While at its basics, the story of "Extinction Parade" is about zombies fighting vampires, Brooks sees social commentary within that framework. Vampires represent the upper class, those who have never had to work for their achievements.

"Everyone around me saw vampires with envy, but what I saw was the Kardashians. I saw the French aristocracy. I saw a species that was very vulnerable. And that's what I'm exploring here," Brooks said.

As for why the series keeps growing, Brooks attributes that to his obsessive-compulsive nature. The books were originally 60 pages long with long-winded word balloons.

The setting also makes the book more challenging. Brooks set the series in Malaysia, but Brooks has never been there. He said he researched the culture, the politics and the economics within the nation, going so far as to buy an entire set of traditional Southeast Asian machetes.

"I just have to know what they feel like and what they look like. I have to know. That's just part of me being weird," he said.

Brooks' tendency to make the scripts longer and longer while requiring very specific visual references forced "Extinction Parade" to become bi-monthly. According to him, the artist, Raulo Caceres is having trouble keeping up with his pace.

"I will literally give links on Google Earth and say, 'Look, if someone was standing on this street corner and then looking this way, this is what the skyline would look like,'" Brooks explained. "I live in fear that someone at this convention from Malaysia will come up to me and be like, 'Dude, you are so wrong.'"

Ennis agreed with this sentiment.

"When I write fiction, I assume that there are going to be enough people interested enough to follow up on some of the tidbits I threw in," Ennis said.

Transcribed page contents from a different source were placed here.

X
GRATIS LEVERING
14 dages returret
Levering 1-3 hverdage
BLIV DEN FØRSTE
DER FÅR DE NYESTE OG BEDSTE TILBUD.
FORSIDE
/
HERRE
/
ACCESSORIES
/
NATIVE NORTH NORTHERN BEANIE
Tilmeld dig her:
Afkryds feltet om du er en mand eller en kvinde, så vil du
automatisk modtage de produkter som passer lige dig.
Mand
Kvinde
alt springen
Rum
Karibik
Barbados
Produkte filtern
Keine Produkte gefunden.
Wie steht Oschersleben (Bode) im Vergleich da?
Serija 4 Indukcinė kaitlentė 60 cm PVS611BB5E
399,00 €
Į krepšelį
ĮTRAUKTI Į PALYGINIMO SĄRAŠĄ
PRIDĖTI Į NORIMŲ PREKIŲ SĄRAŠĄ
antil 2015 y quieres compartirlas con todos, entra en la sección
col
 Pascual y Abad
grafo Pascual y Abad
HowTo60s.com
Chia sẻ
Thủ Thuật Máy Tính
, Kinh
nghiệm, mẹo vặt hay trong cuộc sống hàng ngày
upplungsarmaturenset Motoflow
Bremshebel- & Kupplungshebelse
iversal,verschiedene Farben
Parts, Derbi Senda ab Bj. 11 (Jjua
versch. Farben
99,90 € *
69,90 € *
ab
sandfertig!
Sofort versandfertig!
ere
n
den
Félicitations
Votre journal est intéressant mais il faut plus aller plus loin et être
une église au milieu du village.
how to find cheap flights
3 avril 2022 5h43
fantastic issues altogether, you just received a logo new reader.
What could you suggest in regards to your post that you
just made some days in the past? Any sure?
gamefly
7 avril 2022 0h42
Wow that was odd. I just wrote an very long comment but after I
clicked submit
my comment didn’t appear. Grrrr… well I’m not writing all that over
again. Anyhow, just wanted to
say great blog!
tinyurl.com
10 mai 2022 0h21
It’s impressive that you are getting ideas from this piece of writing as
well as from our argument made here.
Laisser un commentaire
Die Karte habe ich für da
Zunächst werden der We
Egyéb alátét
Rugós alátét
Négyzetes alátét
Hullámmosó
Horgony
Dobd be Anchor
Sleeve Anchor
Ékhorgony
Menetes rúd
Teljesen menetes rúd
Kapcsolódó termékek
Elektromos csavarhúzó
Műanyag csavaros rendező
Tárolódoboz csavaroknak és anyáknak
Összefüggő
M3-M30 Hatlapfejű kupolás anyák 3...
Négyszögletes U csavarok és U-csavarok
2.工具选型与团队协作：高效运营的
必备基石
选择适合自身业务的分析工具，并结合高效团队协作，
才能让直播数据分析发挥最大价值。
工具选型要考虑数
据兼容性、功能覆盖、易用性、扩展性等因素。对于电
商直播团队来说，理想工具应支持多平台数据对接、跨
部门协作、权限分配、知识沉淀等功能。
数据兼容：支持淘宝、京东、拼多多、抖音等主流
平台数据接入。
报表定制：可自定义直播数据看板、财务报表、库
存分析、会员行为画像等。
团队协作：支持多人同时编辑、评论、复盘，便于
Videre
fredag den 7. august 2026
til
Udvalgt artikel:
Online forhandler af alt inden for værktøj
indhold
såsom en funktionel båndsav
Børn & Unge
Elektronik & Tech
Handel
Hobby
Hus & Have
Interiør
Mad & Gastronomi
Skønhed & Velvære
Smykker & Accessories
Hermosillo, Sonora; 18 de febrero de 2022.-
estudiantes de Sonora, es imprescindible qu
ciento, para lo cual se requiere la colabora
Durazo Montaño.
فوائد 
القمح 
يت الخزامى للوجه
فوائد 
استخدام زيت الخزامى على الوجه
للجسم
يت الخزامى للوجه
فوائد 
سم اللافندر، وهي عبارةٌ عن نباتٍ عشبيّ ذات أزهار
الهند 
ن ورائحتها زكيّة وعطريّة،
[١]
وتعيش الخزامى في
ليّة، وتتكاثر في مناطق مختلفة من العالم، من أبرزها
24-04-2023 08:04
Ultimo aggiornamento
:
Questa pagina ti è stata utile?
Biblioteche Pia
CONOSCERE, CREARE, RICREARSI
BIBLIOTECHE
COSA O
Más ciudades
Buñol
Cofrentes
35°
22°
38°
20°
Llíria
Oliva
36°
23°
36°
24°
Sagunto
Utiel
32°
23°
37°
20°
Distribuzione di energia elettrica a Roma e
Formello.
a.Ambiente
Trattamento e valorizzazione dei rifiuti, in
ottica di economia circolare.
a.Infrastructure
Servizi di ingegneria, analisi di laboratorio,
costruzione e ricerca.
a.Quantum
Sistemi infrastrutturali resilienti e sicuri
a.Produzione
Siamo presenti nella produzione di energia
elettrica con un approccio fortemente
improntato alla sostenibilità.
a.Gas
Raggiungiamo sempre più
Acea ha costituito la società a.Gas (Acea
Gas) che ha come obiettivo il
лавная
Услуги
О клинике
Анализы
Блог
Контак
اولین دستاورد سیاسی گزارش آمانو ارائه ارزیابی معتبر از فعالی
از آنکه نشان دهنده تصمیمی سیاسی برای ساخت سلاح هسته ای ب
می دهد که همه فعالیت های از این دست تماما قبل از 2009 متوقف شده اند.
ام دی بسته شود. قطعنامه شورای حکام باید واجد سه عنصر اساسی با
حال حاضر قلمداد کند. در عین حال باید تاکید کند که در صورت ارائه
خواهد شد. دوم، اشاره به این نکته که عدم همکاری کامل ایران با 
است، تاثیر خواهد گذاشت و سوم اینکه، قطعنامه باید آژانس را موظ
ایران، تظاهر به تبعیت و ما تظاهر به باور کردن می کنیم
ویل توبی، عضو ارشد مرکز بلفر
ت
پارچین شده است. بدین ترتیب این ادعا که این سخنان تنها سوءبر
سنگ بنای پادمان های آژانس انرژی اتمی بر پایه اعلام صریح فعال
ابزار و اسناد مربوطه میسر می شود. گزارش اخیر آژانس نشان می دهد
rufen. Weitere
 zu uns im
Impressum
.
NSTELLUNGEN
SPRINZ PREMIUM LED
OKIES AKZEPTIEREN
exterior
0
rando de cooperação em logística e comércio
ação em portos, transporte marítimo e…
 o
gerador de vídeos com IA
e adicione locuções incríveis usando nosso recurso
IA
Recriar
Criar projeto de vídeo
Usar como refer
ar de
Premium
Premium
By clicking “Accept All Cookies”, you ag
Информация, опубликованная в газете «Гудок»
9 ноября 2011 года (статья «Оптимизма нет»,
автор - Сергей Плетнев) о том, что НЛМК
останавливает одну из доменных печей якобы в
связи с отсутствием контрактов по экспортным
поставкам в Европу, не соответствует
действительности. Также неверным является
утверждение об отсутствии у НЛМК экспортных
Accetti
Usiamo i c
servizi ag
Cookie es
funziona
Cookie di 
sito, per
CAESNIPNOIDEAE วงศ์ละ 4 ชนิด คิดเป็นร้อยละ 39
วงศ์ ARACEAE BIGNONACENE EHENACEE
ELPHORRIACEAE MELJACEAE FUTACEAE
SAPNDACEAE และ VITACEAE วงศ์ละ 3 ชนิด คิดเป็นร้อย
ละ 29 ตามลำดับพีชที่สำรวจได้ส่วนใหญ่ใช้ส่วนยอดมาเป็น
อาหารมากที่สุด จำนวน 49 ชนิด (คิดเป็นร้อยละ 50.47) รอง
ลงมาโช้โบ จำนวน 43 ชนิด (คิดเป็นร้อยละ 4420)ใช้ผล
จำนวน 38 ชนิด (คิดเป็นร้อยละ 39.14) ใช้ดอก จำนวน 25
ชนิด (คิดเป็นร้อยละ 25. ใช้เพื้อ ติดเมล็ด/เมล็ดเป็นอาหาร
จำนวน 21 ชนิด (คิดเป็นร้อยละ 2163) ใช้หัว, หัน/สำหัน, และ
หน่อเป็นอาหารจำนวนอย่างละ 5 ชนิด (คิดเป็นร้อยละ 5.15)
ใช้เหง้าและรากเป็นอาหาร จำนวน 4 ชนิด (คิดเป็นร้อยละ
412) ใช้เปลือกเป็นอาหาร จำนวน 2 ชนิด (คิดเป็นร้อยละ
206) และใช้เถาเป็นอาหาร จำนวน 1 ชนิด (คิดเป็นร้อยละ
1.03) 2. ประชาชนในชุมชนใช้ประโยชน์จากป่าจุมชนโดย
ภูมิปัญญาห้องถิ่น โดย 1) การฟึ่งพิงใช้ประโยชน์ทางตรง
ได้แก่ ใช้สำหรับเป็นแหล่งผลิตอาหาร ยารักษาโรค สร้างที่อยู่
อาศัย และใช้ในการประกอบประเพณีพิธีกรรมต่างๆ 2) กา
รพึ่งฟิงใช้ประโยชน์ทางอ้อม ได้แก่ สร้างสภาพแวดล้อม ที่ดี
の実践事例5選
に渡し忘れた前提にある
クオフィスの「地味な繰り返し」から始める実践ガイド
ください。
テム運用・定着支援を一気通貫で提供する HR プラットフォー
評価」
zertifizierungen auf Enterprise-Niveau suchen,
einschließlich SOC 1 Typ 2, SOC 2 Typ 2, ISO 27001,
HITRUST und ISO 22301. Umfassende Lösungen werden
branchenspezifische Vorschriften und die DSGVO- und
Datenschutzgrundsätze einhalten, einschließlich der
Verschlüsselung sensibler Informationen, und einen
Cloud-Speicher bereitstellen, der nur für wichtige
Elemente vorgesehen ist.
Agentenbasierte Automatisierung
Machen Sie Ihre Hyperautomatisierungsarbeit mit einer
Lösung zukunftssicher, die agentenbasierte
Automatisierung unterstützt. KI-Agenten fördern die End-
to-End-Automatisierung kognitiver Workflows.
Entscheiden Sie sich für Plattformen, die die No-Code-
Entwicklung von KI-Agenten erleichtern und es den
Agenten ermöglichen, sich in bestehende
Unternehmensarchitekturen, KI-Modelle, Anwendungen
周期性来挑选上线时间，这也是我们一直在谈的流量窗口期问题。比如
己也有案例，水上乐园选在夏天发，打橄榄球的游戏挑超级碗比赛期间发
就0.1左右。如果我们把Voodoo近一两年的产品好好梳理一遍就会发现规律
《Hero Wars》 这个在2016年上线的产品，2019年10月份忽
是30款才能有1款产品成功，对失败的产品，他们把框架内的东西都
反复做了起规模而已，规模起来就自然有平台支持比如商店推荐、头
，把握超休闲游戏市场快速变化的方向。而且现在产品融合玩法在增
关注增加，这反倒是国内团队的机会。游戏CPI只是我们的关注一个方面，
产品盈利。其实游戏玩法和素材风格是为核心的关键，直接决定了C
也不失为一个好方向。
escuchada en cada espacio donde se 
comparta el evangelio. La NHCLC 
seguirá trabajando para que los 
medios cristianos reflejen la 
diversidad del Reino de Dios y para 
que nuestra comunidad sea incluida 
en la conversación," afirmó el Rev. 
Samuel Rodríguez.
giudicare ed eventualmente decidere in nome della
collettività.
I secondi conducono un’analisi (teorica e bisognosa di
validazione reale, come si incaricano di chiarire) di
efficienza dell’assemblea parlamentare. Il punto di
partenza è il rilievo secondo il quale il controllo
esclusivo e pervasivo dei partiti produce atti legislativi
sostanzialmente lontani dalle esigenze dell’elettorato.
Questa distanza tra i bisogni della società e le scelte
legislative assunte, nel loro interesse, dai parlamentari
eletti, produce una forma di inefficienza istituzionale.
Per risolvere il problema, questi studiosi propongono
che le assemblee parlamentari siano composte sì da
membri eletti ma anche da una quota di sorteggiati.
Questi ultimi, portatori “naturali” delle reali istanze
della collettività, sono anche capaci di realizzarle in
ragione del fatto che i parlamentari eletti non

Christensen then called for questions from the audience. Brooks was asked about his opinion regarding the "World War Z" movie, which had little to do with his book beyond the setting. Brooks explained he was disappointed but a chat with prior "Walking Dead" executive producer, Frank Darabont, cheered him up.

Ennis then clarified that he would never return to Marvel and that he had no unpublished story ideas that he wanted to pursue. Brooks had one story idea that fell by the wayside, because Ennis wrote it first in "Battlefield: Night Witches."

An audience member also asked Brooks if he had a plan in case Fan Expo was suddenly overrun with zombies.

Brooks laughed and said he would stick with Ennis, who lived in Northern Ireland during the IRA terrorist bombings. Ennis shook his head. He grew up in the suburbs of Northern Ireland, away from all the fighting.

"If you're looking to me for help, all I can say is I forgot to bring the primo bottle of bourbon I've set aside for when the apocalypse comes," said Ennis.

Issue three of "Extinction Parade" comes out in October. The next issue of "Crossed: Badlands" comes out Sept. 11.